• _Prompt_
Gather every line in the records that contains the string "cavia", and copy each of those lines in full.

• _Data extract_
* * *
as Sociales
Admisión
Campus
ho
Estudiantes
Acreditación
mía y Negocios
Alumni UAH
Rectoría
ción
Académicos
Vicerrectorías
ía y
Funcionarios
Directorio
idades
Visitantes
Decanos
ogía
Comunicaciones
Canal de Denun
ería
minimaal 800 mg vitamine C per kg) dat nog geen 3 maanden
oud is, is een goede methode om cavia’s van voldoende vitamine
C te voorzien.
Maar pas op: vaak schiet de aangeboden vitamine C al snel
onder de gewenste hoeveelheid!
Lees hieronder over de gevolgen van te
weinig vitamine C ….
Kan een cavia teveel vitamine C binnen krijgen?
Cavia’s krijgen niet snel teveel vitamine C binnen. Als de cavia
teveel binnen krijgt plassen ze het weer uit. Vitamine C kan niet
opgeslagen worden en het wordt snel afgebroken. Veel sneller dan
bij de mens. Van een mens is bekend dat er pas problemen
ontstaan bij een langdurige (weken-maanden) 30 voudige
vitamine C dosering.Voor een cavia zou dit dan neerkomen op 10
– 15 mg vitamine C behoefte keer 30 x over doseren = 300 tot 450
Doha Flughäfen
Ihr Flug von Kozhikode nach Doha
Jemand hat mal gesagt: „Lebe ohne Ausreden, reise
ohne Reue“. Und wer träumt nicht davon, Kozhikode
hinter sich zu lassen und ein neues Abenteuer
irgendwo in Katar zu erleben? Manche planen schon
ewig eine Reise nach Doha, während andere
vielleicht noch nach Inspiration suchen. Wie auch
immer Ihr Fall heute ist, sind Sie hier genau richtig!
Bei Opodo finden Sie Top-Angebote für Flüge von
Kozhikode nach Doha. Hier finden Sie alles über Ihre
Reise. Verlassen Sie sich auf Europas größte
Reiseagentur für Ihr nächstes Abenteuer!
* * *
• _Problem solution_
oud is, is een goede methode om cavia’s van voldoende vitamine
Kan een cavia teveel vitamine C binnen krijgen?
Cavia’s krijgen niet snel teveel vitamine C binnen. Als de cavia
vitamine C dosering.Voor een cavia zou dit dan neerkomen op 10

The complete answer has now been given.